UNITED STATES
SECURITIES AND EXCHANGE COMMISSION
WASHINGTON, D.C. 20549


FORM 8-K

CURRENT REPORT PURSUANT
TO SECTION 13 OR 15(d) OF THE
SECURITIES EXCHANGE ACT OF 1934


May 17, 2017
Date of Report (Date of earliest event reported)


ANWORTH MORTGAGE ASSET CORPORATION .
(Exact Name of Registrant as Specified in its Charter)


Maryland
(State or Other Jurisdiction of Incorporation)

001-13709

52-2059785

(Commission File Number)

(IRS Employer Identification No.)

1299 Ocean Avenue, Second Floor, Santa Monica, California

90401

(Address of Principal Executive Offices) (Zip Code)

(310) 255-4493
( Registrant’s Telephone Number, Including Area Code)


Check the appropriate box below if the Form 8-K filing is intended to simultaneously satisfy the filing obligation of the registrant under any of the following provisions:

Written communications pursuant to Rule 425 under the Securities Act (17 CFR 230.425)

Soliciting material pursuant to Rule 14a-12 under the Exchange Act (17 CFR 240.14a-12)

Pre-commencement communications pursuant to Rule 14d-2(b) under the Exchange Act (17 CFR 240.14d-2(b))

Pre-commencement communications pursuant to Rule 13e-4(c) under the Exchange Act (17 CFR 240.13e-4(c))

Indicate by check mark whether the registrant is an emerging growth company as defined in Rule 405 of the Securities Act of 1933, as amended, or Rule 12b-2 of the Exchange Act.
 

Emerging growth company     

If an emerging growth company, indicate by check mark if the registrant has elected not to use the extended transition period for complying with any new or revised financial accounting standards provided pursuant to Section 13(a) of the Exchange Act.      ⃞


Item 5.07. Submission of Matters to a Vote of Security Holders.

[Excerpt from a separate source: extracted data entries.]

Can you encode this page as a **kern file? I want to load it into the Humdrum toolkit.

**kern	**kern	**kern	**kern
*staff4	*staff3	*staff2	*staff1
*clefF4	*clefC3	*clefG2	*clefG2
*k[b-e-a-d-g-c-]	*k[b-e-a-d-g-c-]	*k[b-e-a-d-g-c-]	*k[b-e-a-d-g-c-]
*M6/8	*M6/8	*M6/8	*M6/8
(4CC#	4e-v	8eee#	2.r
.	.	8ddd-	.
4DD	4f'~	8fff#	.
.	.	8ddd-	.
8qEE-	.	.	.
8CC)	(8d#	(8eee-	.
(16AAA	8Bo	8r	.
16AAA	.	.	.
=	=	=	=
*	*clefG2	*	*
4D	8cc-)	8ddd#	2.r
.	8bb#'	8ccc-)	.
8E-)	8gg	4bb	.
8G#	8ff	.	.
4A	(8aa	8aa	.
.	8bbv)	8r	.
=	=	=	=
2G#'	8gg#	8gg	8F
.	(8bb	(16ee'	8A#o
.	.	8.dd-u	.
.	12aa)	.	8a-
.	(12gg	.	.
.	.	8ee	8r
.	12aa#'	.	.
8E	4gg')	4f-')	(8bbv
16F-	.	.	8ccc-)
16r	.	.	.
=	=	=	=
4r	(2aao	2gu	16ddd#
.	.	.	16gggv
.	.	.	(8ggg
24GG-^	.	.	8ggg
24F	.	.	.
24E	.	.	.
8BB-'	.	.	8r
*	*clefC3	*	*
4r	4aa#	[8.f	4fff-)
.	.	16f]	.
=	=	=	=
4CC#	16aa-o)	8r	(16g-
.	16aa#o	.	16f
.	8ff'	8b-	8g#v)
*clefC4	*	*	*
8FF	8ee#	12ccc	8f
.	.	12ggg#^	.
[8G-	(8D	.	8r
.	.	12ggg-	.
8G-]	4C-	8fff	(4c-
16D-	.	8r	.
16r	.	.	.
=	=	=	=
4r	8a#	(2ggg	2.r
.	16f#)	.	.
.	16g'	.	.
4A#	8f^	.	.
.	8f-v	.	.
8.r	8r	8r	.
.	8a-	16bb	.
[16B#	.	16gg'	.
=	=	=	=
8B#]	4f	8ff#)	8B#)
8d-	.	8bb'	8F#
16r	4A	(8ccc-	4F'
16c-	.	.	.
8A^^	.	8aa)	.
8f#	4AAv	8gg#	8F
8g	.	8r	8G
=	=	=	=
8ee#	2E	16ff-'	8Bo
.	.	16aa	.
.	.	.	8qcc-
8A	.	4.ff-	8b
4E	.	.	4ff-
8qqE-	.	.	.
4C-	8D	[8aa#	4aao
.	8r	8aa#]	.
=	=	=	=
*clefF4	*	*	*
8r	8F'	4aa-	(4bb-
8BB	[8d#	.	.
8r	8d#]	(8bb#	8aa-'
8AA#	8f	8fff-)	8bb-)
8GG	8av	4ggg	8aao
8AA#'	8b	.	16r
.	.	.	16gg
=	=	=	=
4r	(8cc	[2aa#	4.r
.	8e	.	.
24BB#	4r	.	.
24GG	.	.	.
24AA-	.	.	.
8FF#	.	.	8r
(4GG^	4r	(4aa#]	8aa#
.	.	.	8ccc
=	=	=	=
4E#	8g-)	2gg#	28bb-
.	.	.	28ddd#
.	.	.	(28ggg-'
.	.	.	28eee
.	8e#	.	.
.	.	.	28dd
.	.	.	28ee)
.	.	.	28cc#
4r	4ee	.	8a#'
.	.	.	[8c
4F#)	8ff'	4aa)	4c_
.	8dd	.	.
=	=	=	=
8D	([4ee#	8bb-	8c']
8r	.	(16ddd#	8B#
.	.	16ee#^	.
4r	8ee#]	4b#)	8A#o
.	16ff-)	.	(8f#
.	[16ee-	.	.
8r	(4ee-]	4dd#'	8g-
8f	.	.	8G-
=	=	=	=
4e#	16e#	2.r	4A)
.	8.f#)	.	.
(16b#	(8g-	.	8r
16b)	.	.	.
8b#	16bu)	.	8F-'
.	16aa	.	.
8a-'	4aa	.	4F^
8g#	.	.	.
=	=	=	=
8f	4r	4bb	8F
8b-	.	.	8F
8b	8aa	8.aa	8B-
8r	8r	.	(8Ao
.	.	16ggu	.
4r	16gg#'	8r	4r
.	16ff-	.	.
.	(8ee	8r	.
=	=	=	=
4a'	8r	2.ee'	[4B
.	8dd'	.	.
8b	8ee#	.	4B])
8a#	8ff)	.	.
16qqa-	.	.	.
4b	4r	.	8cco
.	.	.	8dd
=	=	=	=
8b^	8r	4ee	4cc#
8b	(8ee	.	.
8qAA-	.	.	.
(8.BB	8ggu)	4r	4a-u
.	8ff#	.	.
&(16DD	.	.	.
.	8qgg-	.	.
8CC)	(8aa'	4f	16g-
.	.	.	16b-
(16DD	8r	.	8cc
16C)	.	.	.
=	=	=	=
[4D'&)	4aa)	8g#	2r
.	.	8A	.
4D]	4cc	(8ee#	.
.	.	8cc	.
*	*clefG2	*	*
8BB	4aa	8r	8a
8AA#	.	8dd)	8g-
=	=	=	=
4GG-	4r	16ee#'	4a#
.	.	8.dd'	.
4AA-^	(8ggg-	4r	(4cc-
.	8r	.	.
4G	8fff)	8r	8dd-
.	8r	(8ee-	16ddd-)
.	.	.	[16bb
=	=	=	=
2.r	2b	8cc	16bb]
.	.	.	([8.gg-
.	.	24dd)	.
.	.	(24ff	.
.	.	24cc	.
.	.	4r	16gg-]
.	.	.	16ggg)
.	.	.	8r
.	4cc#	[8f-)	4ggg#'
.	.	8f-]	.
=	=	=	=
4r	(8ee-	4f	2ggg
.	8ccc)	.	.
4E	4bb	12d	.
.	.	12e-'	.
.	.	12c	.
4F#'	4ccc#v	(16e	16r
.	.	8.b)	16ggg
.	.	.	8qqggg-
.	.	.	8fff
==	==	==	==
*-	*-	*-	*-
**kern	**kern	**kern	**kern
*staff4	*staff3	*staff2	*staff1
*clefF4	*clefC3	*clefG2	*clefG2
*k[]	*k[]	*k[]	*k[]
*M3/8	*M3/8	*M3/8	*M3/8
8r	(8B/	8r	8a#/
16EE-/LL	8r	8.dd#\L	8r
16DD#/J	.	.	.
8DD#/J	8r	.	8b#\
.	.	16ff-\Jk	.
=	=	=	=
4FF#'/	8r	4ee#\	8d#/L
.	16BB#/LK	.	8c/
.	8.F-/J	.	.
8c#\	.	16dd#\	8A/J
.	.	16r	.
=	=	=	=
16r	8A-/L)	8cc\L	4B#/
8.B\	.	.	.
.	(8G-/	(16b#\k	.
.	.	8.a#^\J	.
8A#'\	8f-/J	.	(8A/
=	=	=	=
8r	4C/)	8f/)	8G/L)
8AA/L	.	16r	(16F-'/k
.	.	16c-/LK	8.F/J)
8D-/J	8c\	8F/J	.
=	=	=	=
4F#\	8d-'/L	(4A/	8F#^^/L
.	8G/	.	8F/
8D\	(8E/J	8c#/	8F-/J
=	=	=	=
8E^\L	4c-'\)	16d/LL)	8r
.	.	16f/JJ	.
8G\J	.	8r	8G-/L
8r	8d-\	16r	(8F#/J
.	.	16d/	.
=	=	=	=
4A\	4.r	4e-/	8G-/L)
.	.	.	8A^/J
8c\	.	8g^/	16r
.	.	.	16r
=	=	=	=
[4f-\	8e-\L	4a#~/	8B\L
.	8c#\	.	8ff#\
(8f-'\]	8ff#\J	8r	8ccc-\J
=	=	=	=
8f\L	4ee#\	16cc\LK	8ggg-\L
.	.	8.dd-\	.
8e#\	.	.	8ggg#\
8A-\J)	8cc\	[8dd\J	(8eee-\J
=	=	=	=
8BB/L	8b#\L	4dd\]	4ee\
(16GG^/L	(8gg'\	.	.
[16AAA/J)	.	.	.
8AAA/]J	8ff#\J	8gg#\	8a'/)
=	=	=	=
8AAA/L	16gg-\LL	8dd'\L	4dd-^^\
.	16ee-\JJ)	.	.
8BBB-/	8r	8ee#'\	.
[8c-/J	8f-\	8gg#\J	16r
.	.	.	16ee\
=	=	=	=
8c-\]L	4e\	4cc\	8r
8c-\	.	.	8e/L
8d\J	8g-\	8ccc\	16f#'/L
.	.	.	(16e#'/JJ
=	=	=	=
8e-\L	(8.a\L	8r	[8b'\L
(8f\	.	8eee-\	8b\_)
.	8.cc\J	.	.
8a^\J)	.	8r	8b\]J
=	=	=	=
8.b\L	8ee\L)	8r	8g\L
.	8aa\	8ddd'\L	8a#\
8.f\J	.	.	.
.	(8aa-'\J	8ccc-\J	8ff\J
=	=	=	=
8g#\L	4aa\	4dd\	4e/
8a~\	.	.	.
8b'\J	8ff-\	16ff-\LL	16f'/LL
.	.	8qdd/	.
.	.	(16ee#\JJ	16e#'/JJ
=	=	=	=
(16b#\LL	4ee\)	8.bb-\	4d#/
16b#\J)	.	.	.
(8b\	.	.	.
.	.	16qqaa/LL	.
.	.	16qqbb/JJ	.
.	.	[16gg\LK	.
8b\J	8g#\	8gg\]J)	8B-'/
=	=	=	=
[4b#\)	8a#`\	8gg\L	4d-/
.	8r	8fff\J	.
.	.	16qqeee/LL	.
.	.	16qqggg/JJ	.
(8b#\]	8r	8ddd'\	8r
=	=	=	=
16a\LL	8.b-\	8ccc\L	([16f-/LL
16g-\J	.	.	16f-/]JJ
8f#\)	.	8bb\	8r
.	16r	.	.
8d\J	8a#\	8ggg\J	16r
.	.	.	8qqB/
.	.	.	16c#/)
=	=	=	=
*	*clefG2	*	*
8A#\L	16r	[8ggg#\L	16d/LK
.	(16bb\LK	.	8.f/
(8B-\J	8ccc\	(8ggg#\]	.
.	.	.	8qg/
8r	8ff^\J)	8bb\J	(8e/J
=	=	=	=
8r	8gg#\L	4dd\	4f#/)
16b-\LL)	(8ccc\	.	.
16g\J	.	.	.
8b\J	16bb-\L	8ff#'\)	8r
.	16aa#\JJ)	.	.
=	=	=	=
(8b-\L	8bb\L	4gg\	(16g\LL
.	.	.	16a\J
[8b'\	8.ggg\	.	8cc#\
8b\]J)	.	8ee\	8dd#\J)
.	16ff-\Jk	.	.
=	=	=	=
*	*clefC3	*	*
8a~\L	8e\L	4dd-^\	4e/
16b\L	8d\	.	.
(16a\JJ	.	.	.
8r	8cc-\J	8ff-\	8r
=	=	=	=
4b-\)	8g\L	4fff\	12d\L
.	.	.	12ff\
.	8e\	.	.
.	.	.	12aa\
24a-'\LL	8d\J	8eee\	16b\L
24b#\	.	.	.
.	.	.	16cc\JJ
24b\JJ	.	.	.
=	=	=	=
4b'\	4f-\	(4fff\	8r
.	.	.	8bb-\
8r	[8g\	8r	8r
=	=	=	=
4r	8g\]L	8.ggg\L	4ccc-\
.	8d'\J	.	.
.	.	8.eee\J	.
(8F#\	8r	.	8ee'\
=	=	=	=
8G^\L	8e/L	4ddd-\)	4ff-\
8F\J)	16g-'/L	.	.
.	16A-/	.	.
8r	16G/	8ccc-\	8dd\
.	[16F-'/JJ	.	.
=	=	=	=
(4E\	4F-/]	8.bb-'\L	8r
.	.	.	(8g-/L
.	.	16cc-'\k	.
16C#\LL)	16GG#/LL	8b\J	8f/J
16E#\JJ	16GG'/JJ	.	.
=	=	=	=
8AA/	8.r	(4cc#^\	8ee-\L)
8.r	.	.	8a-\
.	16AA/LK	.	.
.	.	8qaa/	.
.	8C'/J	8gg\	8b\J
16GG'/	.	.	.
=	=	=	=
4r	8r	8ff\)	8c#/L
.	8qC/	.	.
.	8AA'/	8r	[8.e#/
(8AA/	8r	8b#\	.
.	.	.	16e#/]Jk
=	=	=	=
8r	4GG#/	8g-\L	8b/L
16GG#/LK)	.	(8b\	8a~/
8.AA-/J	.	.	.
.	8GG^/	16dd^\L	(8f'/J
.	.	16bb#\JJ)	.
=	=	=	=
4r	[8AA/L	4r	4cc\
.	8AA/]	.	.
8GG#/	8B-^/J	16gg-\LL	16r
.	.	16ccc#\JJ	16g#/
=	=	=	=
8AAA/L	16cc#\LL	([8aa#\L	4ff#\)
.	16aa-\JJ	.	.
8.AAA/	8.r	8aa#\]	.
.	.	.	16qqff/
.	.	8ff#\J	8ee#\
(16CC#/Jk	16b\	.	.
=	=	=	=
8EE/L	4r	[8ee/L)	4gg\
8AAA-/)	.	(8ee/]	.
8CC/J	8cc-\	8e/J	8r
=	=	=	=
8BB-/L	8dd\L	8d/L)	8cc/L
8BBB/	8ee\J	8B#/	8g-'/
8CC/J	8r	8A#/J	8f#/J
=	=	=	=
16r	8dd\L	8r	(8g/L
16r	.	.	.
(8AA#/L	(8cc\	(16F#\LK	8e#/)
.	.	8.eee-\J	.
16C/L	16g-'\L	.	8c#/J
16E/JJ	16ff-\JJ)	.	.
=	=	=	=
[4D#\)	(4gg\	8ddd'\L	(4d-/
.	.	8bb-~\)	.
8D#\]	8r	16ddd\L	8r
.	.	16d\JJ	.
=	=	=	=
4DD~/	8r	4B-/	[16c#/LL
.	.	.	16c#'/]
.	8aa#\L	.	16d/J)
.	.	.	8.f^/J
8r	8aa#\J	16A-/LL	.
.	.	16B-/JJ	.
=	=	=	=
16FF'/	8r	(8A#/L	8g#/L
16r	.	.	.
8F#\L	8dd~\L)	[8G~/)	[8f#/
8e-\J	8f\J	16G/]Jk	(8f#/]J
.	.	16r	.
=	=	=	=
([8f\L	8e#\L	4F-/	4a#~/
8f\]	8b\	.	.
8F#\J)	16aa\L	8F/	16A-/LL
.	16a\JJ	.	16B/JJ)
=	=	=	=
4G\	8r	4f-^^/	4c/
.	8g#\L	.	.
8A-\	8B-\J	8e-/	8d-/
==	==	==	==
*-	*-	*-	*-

On May 17, 2017, Anworth Mortgage Asset Corporation (“Anworth”) held its 2017 Annual Meeting of Stockholders (the “Annual Meeting”). The following actions were taken at the Annual Meeting, for which proxies were solicited pursuant to Regulation 14A under the Securities Exchange Act of 1934, as amended:

1.

The six nominees proposed by the Board of Directors were elected as directors to hold office until the next annual meeting of stockholders or until their successors have been duly elected and qualified by the following final voting results:

Nominee   For   Against   Abstain
 
Lloyd McAdams 51,166,608 2,733,743 271,463
Lee A. Ault, III 48,797,036 3,859,574 1,515,204
Joe E. Davis 49,084,043 3,552,403 1,535,368
Robert C. Davis 51,184,220 1,450,294 1,537,300
Mark S. Maron 51,341,995 1,332,911 1,496,908
Joseph E. McAdams 50,487,031 3,412,099 272,684

2.

The advisory vote to approve the compensation of our Named Executive Officers was approved.  The proposal received the following final voting results: for: 37,690,693; against: 14,460,450; and abstentions: 2,020,671.

 

3.

The advisory vote on the frequency of the advisory vote to approve the compensation of our Named Executive Officers was approved to be held every year.  The proposal received the following final voting results: 1 year: 50,995,378; 2 years: 970,610; 3 years: 1,547,005; and abstentions: 658,821.

 

 

Our stockholders expressed a preference that a non-binding, advisory vote on the compensation of our Named Executive Officers be held every year.  Based on this voting result and consistent with the recommendation of our Board of Directors in our proxy statement for the Annual Meeting, our Board of Directors has determined that we will hold an advisory vote on the compensation of our Named Executive Officers every year until the next required advisory vote on the frequency of future advisory votes on the compensation of our Named Executive Officers.

 

4.

The ratification of the appointment of RSM US LLP as our independent registered public accounting firm for the fiscal year ending December 31, 2017 was approved.  The proposal received the following final voting results: for: 81,556,045; against: 643,414; and abstentions: 373,292.

Item 9.01 Financial Statements and Exhibits.
(a)   Not Applicable.
 
(b) Not Applicable.
 
(c) Not Applicable.
 
(d) Exhibits.
 

Exhibit 99.1

 

Press release dated May 22, 2017 announcing the final voting results of Anworth’s 2017 Annual Meeting.


SIGNATURES

Pursuant to the requirements of the Securities Exchange Act of 1934, the registrant has duly caused this report to be signed on its behalf by the undersigned, hereunto duly authorized.


ANWORTH MORTGAGE ASSET CORPORATION

 

Date: May 22, 2017 By:

/s/ Lloyd McAdams

Chief Executive Officer


EXHIBIT INDEX

Exhibit #

 

Description

 

99.1

Press release dated May 22, 2017 announcing the final voting results of Anworth’s 2017 Annual Meeting.